We share parsha Tzav as our Bar Mitzvah portion but my time to bimah is closer to twice 26 years. The Conservative congregations of the era were a little less distinguishable in their liturgy and process from Orthodox services than they are now. Friday night was social kabbalat Shabbat and Bat Mitzvah time, though not all parents sent their daughters to Hebrew School. The JCC of Spring Valley was more of a growing enterprise, processing through two boys a week for Bar Mitzvah through the school year. Choices were pretty limited. You attended trop class, had Bar Mitzvah lessons with the Cantor, did the haftarah and maftir as a requirement, then shacharit for those who mastered the requirement. Like yours, and very unlike Wilmington, the Bar Mitzvah never displaced the congregation. The Bar Mitzvah family could only have five of the aliyot, two were reserved for the congregation. When I proposed that to a ritual committee here at a time when Bnai Mitzvot were more plentiful than they are now, they responded in fear that it would jeopardize the Bar Mitzvah program and its revenues. Whether I would regard myself as really welcome in the broadband that Judaism has become, or whether Judaism has really become a series of mini-clubs where a few participants tell each other how wonderful they all are to the neglect of anyone else could be argued both ways. The promotion after Bar Mitzvah was USY, sometimes entry into the USY clique for some, but nobody would be turned away from a game of shirts-skins basketball.

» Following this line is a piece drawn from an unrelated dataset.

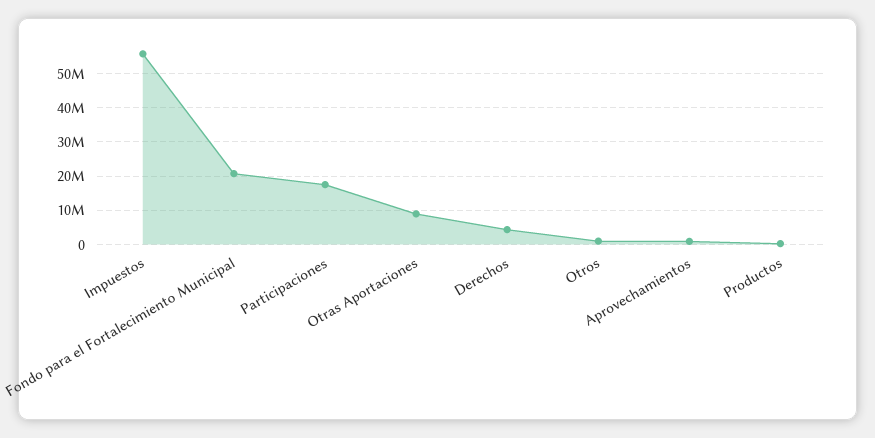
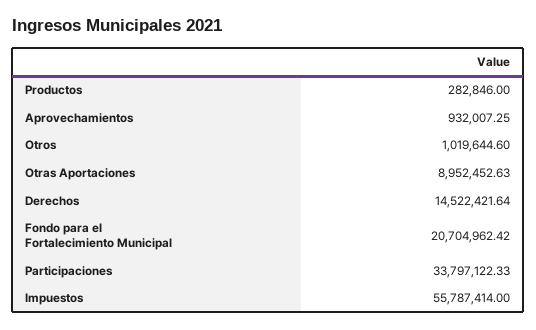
Participaciones: 18000000 -> 33797122.33
Derechos: 4000000 -> 14522421.64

ReplyDeleteFor Kol Nidre, my congregation has a supplemental handout that lists all the ongoing committees and activities. Next to the committee list there were some with an asterisk that could especially use people with specific talents. I wonder if any of the baalebatim or chairmen of those committees ever actually sought anyone out to enhance participation. There is a difference between broadcasting a general welcome and a personal invitation extended to you because somebody thought you might be able to enhance the activity. If you look at something really worthwhile like the JNF breakfast invitation that arrived, looking beyond the event, you will basically see a small committee of prosperous attorneys getting together on their own to design it. Didn’t see any doctors, teachers, clergy, retirees. Where were those invitations, where was the recognition that talent extends to people we don’t know yet? Or how much of the decline in participation in Jewish institutions starting at my Parsha Tzav and accelerating at your Parsha Tzav is really a form of leadership generated attrition? You cannot just have logos and branding that say Welcome. We each had our Bar Mitzvah as a part of our community, contributors to the service that would have otherwise proceeded without us. Unfortunately, as the Pew Report illustrates, a good fraction of our institutions seem quite content to move along without some of us.